WASHINGTON - Police use of Tasers on adolescents does not put them at higher risk for serious injury compared to adults, according to a new study by Wake Forest Baptist Medical Center.
The study was the first to investigate the effects of Tasers on adolescents, and results showed no major differences in injury rates.
"We were looking closely for increased risk of cardiac effects and bodily injuries because of the differing body size and build," says Alison Gardner, author of the report. "But there were no significant injuries reported for this age group."
Gardner and her colleagues reviewed more than 2,000 police Taser incidents and found that 100 cases were against adolescents ages 13 to 17. Of the 20 injuries reported in that age group, most of them were from puncture wounds.
Researchers point out that teens in the study do not represent the average adolescent. The teens studied had an average age of 16, weighed 168 pounds and were 5 foot 8 inches tall.
"In real-life situations, Tasers were used in adolescents who were larger and older," Garner said.
The findings suggested that police use Tasers when they need assistance gaining control of suspects.

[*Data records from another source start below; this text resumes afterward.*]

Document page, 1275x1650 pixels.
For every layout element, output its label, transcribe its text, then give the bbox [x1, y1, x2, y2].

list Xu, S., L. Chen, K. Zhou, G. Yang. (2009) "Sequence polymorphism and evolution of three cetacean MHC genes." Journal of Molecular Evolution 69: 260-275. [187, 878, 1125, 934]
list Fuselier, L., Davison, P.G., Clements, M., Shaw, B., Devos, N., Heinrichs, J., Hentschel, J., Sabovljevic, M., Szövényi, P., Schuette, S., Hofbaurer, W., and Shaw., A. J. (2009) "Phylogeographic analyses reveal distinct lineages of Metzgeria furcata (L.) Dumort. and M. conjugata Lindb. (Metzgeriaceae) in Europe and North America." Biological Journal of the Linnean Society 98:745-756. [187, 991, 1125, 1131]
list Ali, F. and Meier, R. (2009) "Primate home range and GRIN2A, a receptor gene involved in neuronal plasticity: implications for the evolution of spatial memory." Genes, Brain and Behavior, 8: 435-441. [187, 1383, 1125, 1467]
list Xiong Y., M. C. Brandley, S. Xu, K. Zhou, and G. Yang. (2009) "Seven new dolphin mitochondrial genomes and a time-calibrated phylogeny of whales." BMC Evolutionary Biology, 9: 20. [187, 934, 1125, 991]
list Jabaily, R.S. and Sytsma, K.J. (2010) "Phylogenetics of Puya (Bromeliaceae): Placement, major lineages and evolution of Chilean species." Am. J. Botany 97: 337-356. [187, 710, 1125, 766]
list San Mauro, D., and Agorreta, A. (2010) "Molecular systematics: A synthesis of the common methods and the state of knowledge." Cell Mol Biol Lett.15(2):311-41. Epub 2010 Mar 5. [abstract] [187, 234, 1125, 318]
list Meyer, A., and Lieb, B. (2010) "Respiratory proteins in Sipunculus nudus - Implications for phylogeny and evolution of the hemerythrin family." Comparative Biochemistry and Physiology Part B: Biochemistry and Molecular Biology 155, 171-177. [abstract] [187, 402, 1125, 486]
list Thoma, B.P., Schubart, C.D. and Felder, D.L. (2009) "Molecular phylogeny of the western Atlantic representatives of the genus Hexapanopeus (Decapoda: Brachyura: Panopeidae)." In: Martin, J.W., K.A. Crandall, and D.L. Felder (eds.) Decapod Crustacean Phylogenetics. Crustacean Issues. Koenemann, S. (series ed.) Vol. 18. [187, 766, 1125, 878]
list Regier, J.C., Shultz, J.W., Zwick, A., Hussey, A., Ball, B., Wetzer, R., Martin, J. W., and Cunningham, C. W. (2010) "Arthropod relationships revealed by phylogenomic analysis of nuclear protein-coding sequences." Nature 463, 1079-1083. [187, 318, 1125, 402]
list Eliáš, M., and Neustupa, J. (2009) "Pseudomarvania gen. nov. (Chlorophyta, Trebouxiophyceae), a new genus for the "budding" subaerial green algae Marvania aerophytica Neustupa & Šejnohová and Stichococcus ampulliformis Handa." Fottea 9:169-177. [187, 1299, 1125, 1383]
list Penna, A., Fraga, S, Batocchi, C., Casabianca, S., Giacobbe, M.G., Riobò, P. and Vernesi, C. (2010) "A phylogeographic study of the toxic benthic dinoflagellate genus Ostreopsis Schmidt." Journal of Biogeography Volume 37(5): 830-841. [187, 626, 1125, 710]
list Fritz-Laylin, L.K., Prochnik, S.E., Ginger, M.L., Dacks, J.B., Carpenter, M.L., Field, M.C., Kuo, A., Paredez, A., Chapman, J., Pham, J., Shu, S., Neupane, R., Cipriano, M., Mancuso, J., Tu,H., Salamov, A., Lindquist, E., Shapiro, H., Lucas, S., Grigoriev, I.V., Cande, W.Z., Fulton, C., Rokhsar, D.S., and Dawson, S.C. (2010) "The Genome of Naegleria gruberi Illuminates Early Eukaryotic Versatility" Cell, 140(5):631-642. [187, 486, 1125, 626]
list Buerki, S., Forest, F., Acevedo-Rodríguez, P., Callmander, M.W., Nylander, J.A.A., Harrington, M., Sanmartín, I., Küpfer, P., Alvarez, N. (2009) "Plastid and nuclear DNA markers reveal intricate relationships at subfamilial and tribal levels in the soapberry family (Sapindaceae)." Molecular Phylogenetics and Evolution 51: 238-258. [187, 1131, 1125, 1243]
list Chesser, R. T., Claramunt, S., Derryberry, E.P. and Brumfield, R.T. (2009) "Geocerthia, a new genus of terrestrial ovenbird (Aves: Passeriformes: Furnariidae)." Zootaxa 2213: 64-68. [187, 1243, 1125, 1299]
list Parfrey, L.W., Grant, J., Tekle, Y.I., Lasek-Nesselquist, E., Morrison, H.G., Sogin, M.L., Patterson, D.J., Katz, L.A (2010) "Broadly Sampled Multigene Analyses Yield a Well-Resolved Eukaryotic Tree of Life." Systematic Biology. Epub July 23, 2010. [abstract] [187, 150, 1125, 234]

"Tasers have been proven to reduce the risk of injury in both suspects and officers and have prevented far more injuries and deaths than they have produced," say William Bozeman, author of a 2009 study on Taser injuries. "Tasers are clearly safer than alternate force options available to law enforcement officers."
Police Tasers caught the public's attention in 2007 when a video surfaced of University of Florida student Andrew Meyer who begged police not to use a Taser on him. He was arrested for disrupting a campus forum featuring Sen. John Kerry.